M. Léon Blum a raison de l’affirmer: il n’aurait pas besoin de deux appels pour précipiter dans la rue les masses populaires. Seulement a-t-il réfléchi qu’elles y peuvent descendre sans être appelées par lui? D’autres voix que la sienne, plus puissantes que la sienne, s’élèveront. Ceux qui ne veulent pas partager la responsabilité du pouvoir ne lui demanderont peut-être pas son avis pour déchaîner la tempête.
“La menace des clubs”, écrivais-je l’autre jour. Elle se précise terriblement. On ne saurait trop méditer le passage, que l’on trouvera reproduit plus loin, d’un article de M. Jacques Duclos, publié hier dans l’Humanité.
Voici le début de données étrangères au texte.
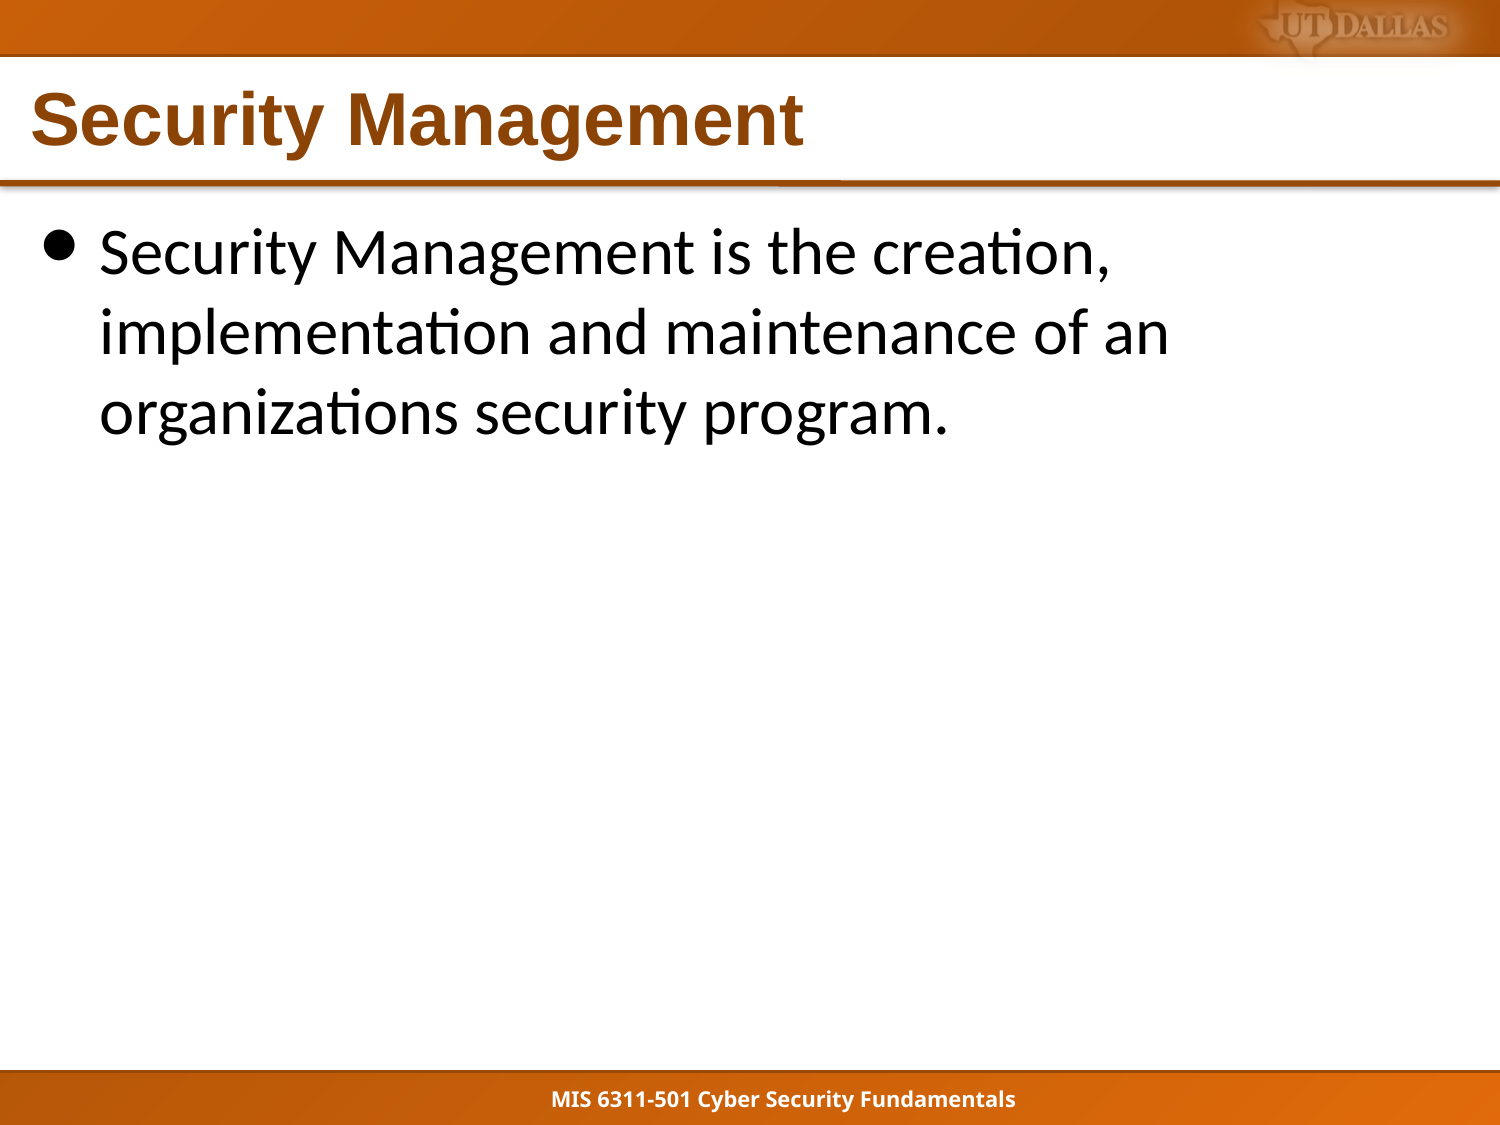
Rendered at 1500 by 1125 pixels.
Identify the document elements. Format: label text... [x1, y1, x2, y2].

list Security Management is the creation, implementation and maintenance of an organizations security program. [24, 199, 1500, 1077]
title Security Management [0, 64, 1500, 178]
picture [1218, 0, 1500, 64]
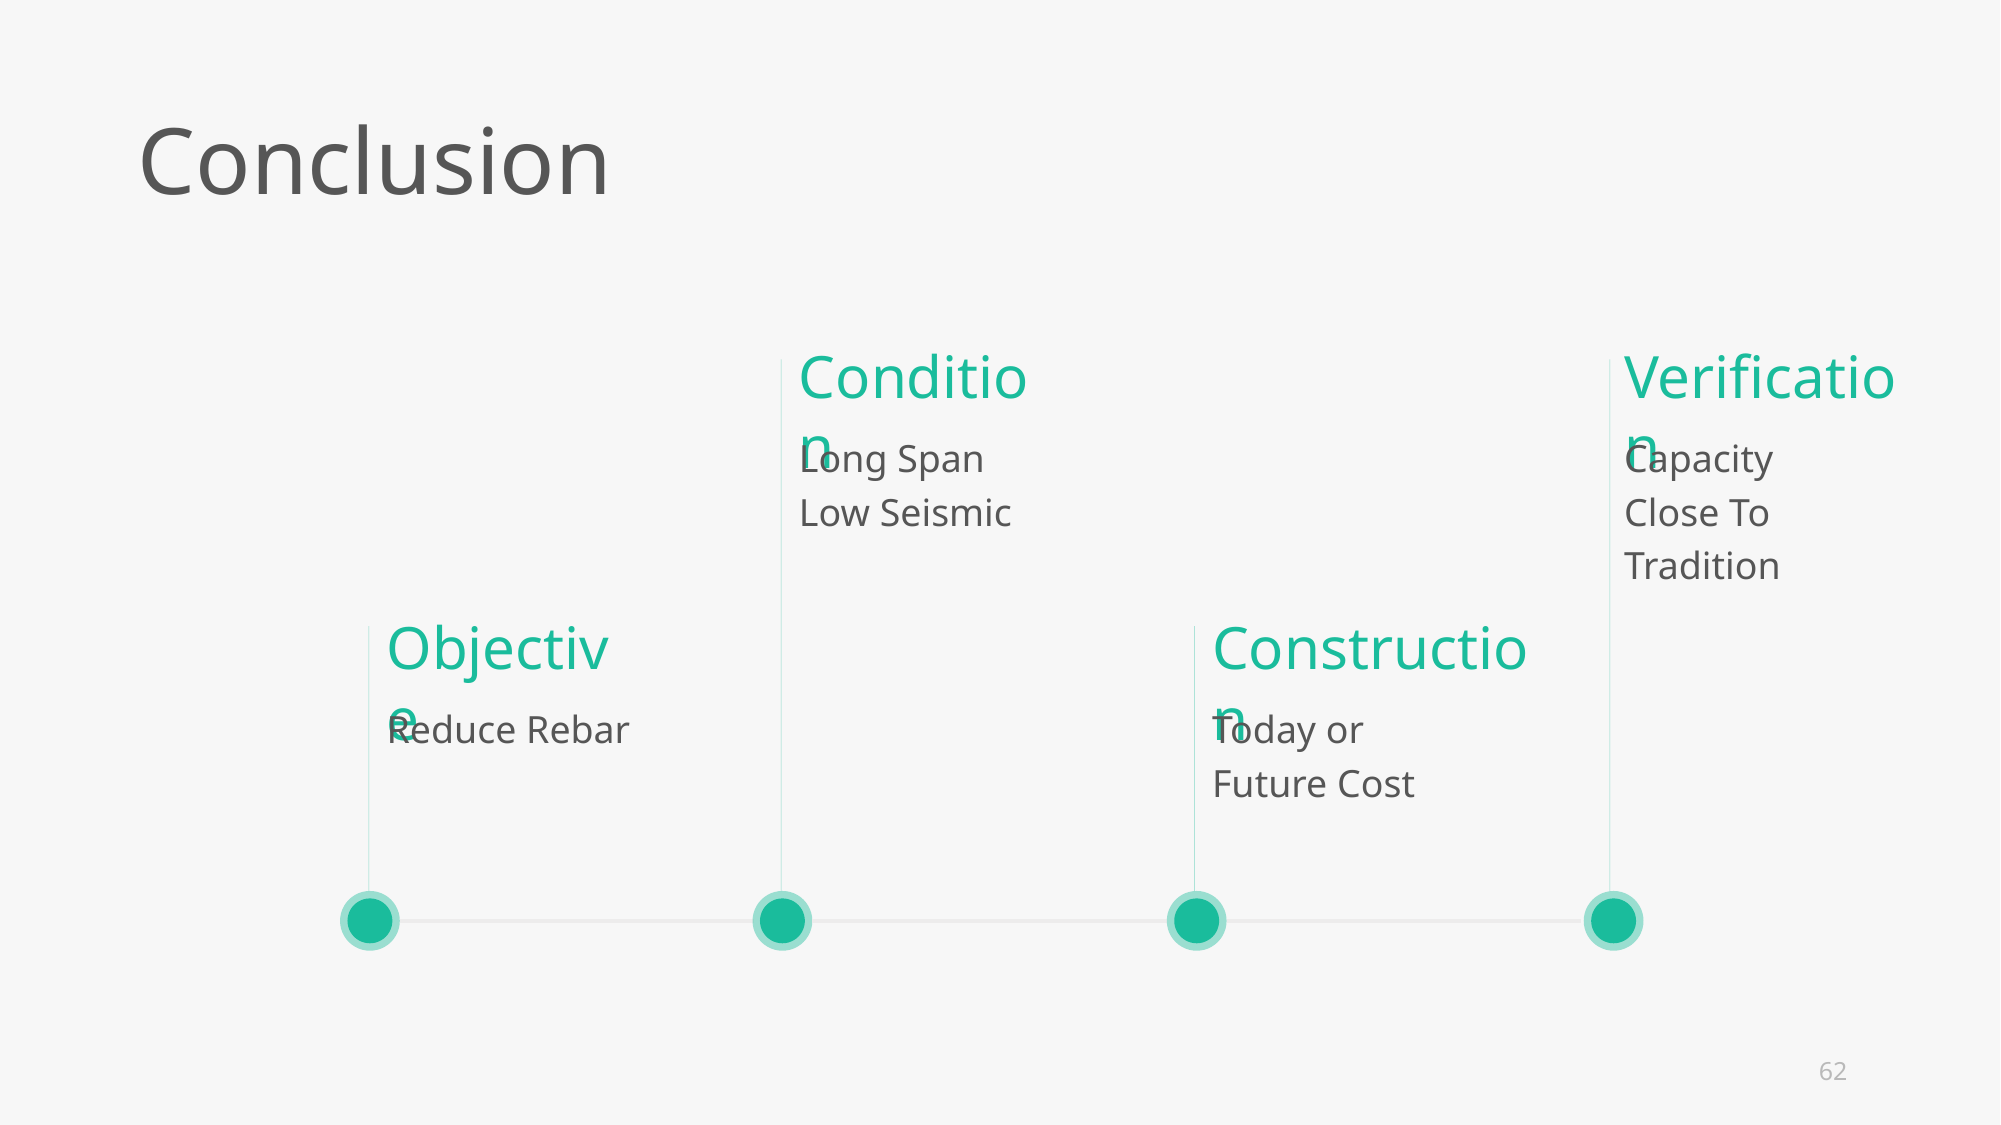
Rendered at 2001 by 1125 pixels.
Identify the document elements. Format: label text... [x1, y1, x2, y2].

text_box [752, 890, 813, 951]
text_box Reduce Rebar [370, 690, 647, 759]
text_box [1583, 890, 1644, 951]
text_box Objective [368, 604, 647, 690]
text_box Long Span Low Seismic [782, 418, 1059, 541]
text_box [1166, 890, 1227, 951]
text_box Construction [1194, 604, 1577, 759]
text_box Today or Future Cost [1195, 690, 1472, 813]
text_box Capacity Close To Tradition [1610, 418, 1884, 595]
text_box Condition [781, 332, 1059, 418]
text_box Verification [1606, 332, 1936, 488]
list Conclusion [137, 108, 873, 224]
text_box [340, 890, 400, 951]
slide_number 62 [1412, 1042, 1863, 1103]
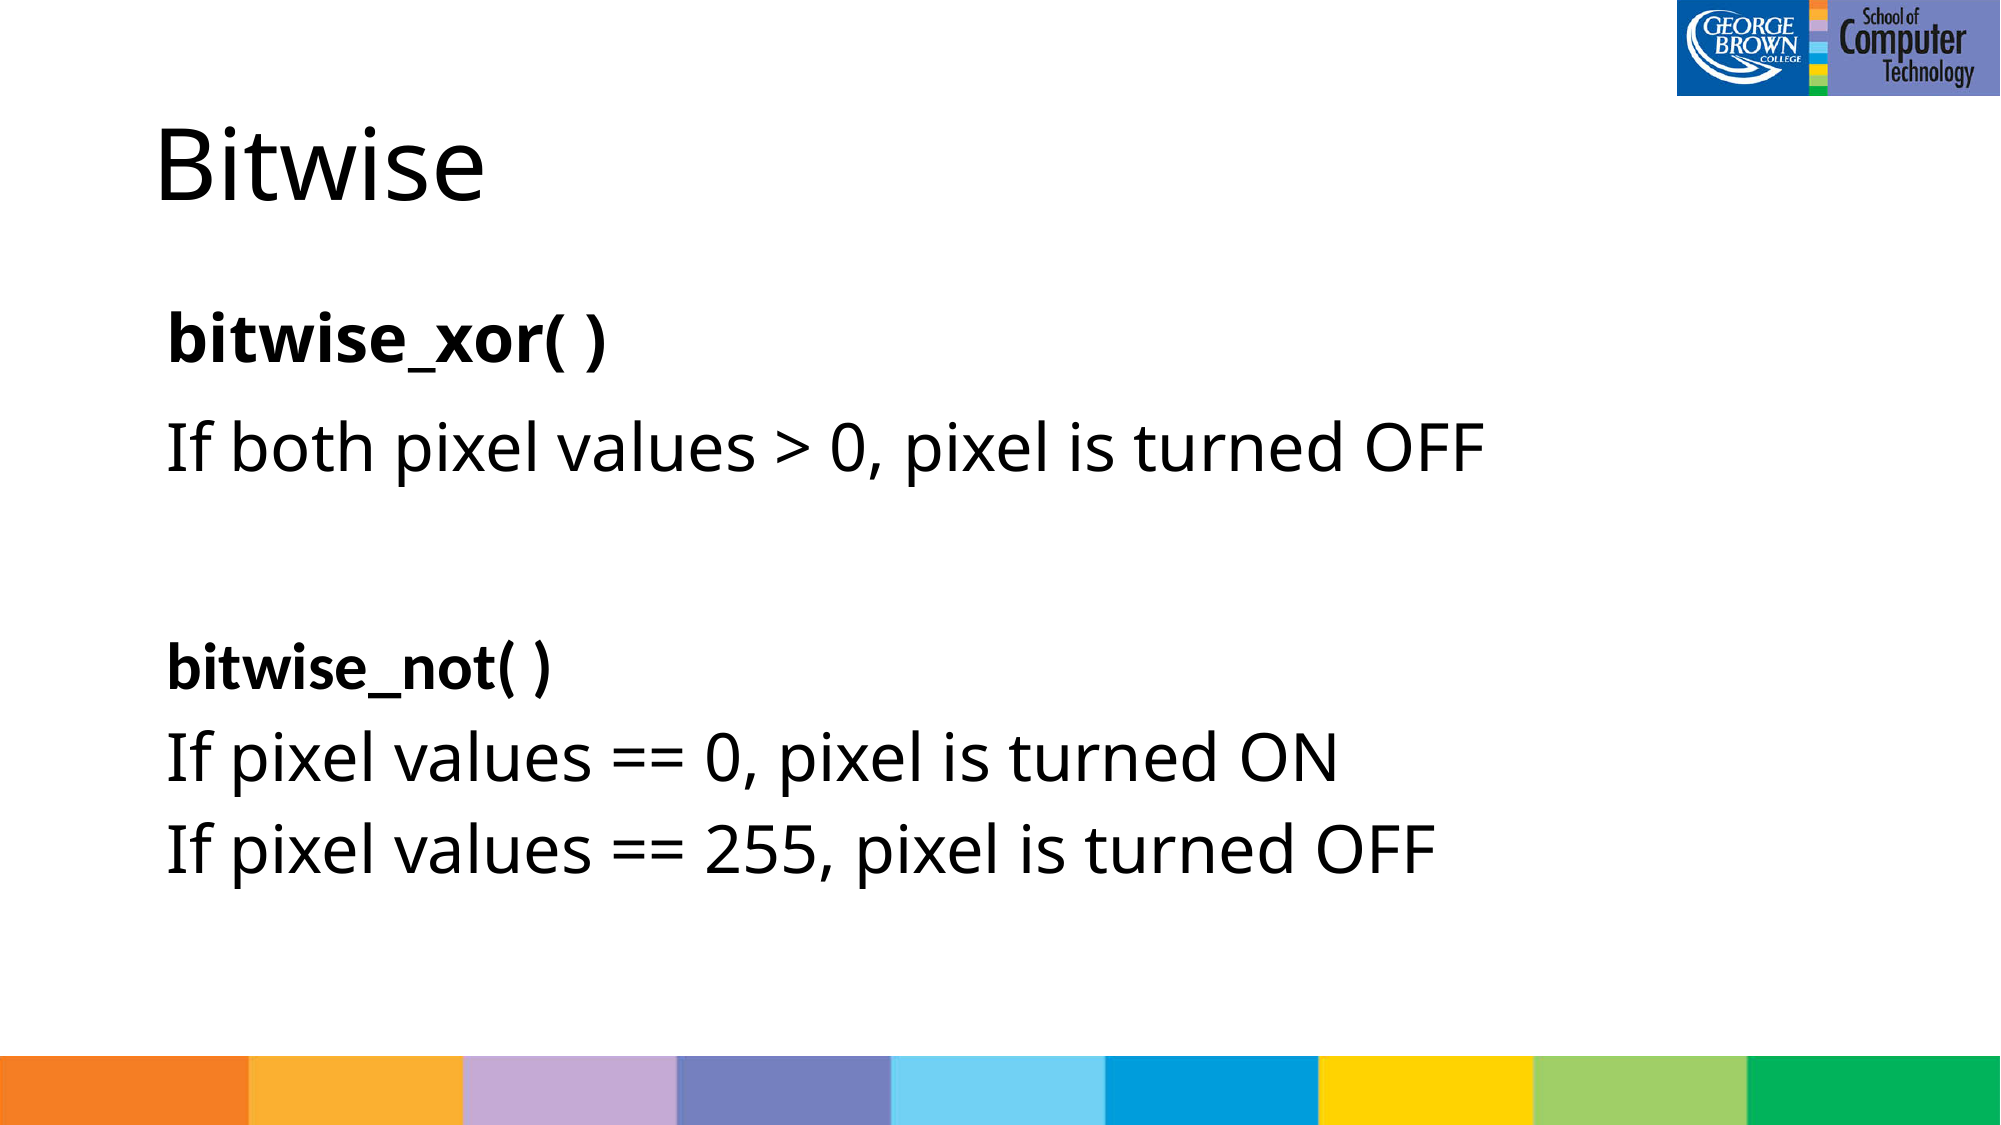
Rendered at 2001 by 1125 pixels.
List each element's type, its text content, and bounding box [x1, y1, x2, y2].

title Bitwise [137, 59, 1863, 278]
picture [1677, 0, 2000, 96]
list bitwise_xor( ) If both pixel values > 0, pixel is turned OFF bitwise_not( ) If pixel values == 0, pixel is turned ON If pixel values == 255, pixel is turned OFF [151, 280, 1931, 938]
picture [0, 1056, 1105, 1125]
picture [1318, 1056, 2000, 1125]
De ce peuple soviétisé sur lequel le ministère S.F.I.O. s’appuiera, M. Léon Blum n’est donc pas l’unique chef. Plusieurs qui ne connaîtront pas les entraves du pouvoir n’auront d’autres raisons de ne point s’abandonner aux excès que le souci de ne causer nul embarras au chef du gouvernement. Mais que ce sera tentant pour eux d’obliger M. Léon Blum à défendre l’ordre et de le condamner à faire bon gré mal gré figure d’homme de droite!
Nous n’avons aucune raison de ne point croire sincère le futur président du Conseil quand il écrit: “Si nous réussissons, tout le monde en profitera…” Au point où en sont venues les choses, ce que nous redoutons, ce n’est pas que M. Léon Blum soit le maître, mais au contraire qu’il ne le soit pas assez.